• **EXERCISE OBJECTIVE**
For the records below, report how many lines include "type", with no accompanying text.

• **PROVIDED DATA**
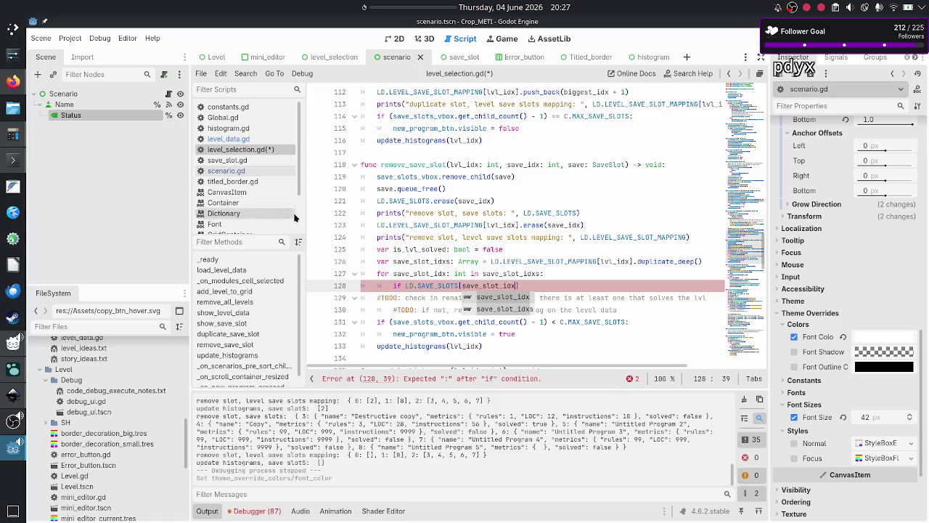
- Check the first save slot's solved key in level_data.gd, then return to level_selection.gd
{"action": "left_click", "coordinate": [231, 139]}
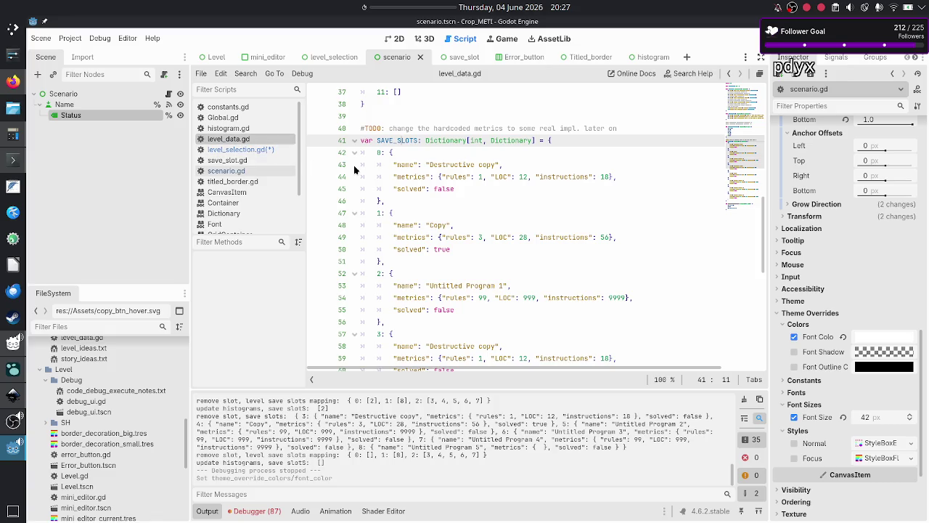
{"action": "left_click_drag", "start_coordinate": [386, 152], "coordinate": [391, 198]}
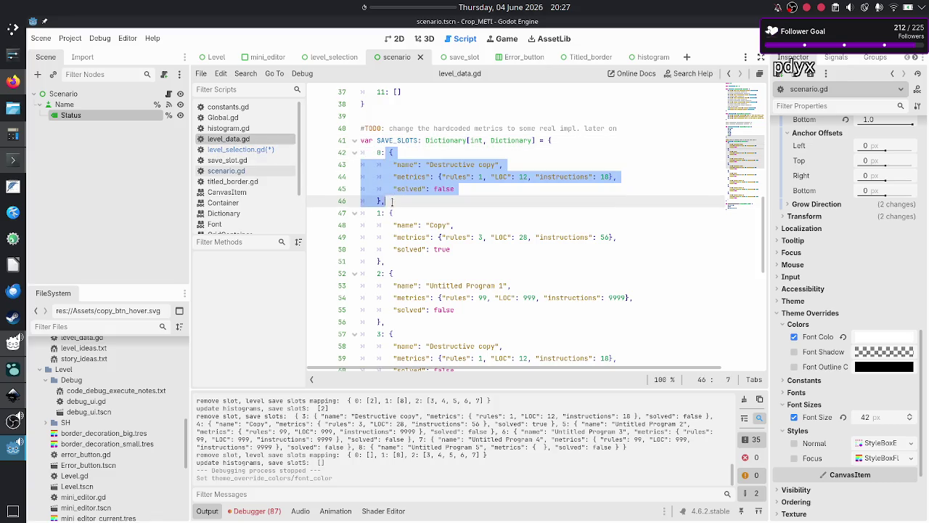
{"action": "double_click", "coordinate": [410, 189]}
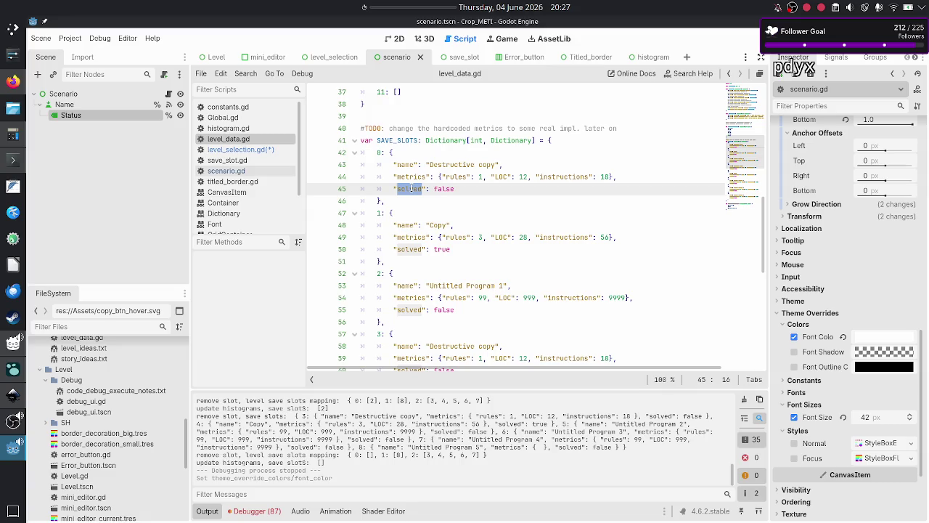
{"action": "left_click", "coordinate": [231, 150]}
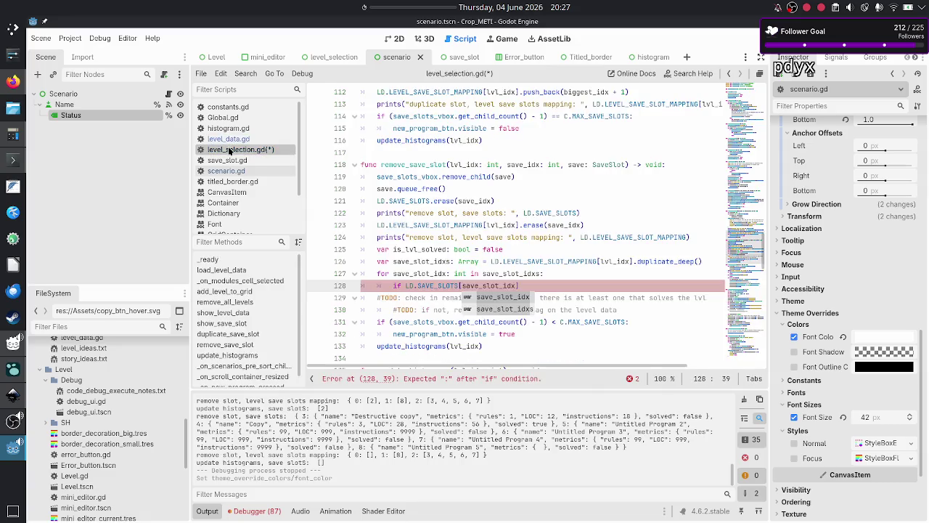
- Complete the condition as LD.SAVE_SLOTS[save_slot_idx]["solved"] with a closing colon
{"action": "key", "text": "Escape"}
{"action": "type", "text": "[\""}
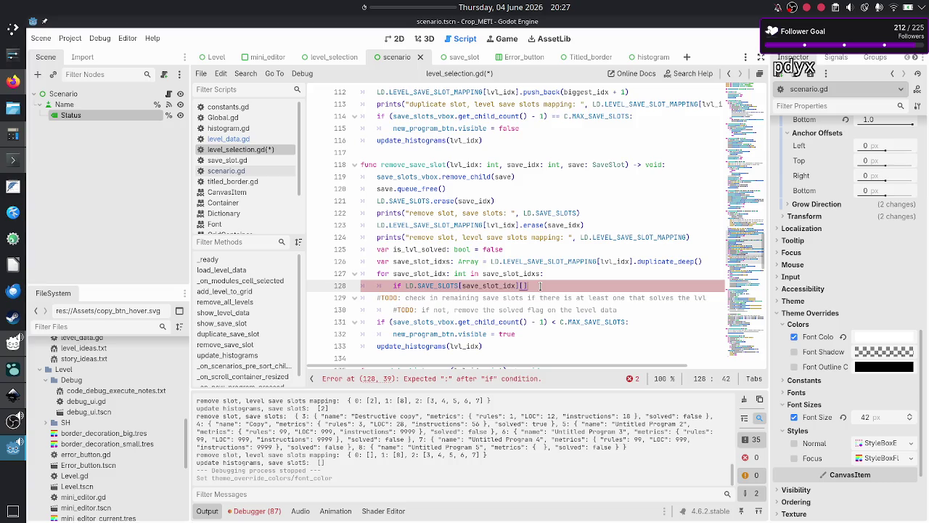
{"action": "type", "text": "solved\"] "}
{"action": "type", "text": "=="}
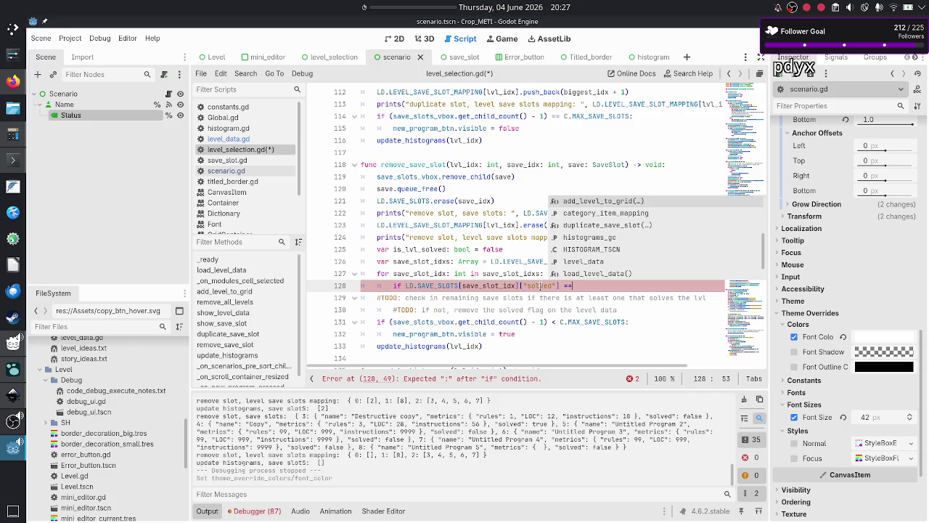
{"action": "key", "text": "BackSpace"}
{"action": "key", "text": "BackSpace"}
{"action": "key", "text": "BackSpace"}
{"action": "type", "text": ":"}
- Inside the if block, set is_lvl_solved = true and add break
{"action": "key", "text": "Return"}
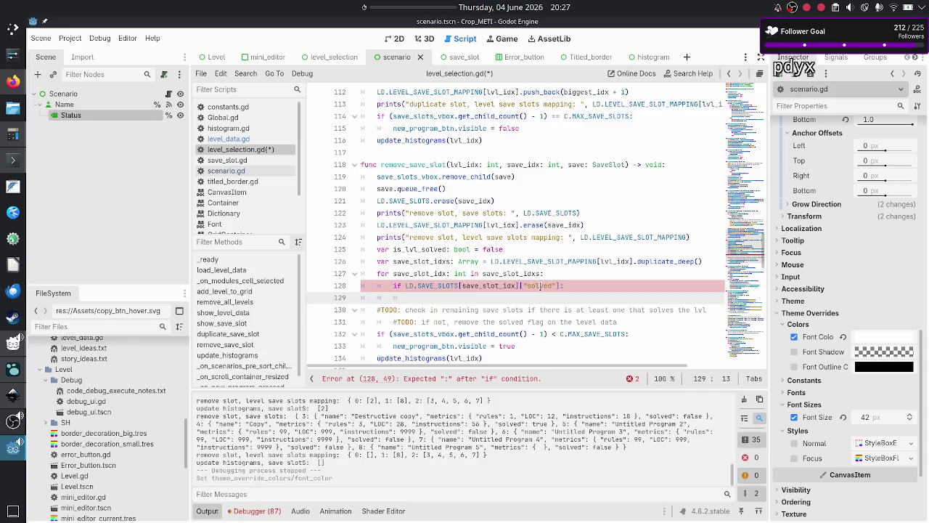
{"action": "type", "text": "is_lvl_"}
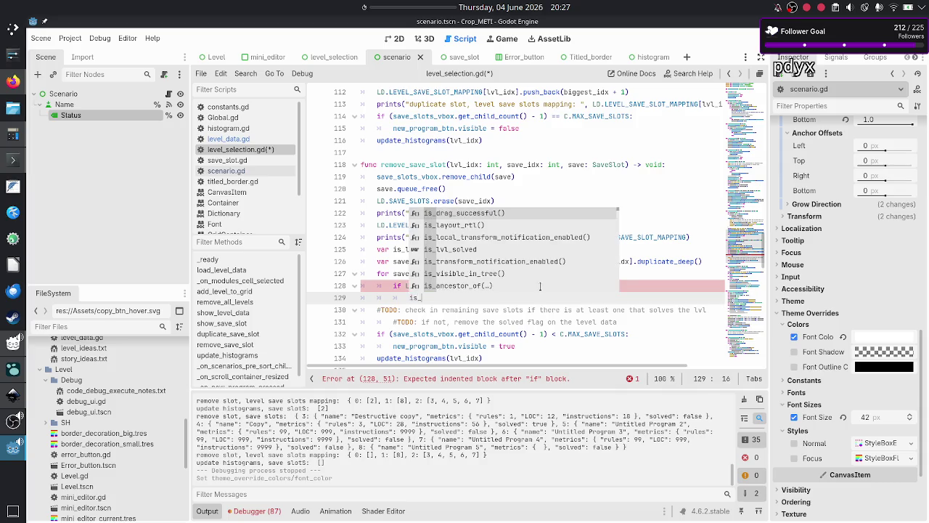
{"action": "key", "text": "Return"}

• **SOLUTION TO THE PROBLEM**
5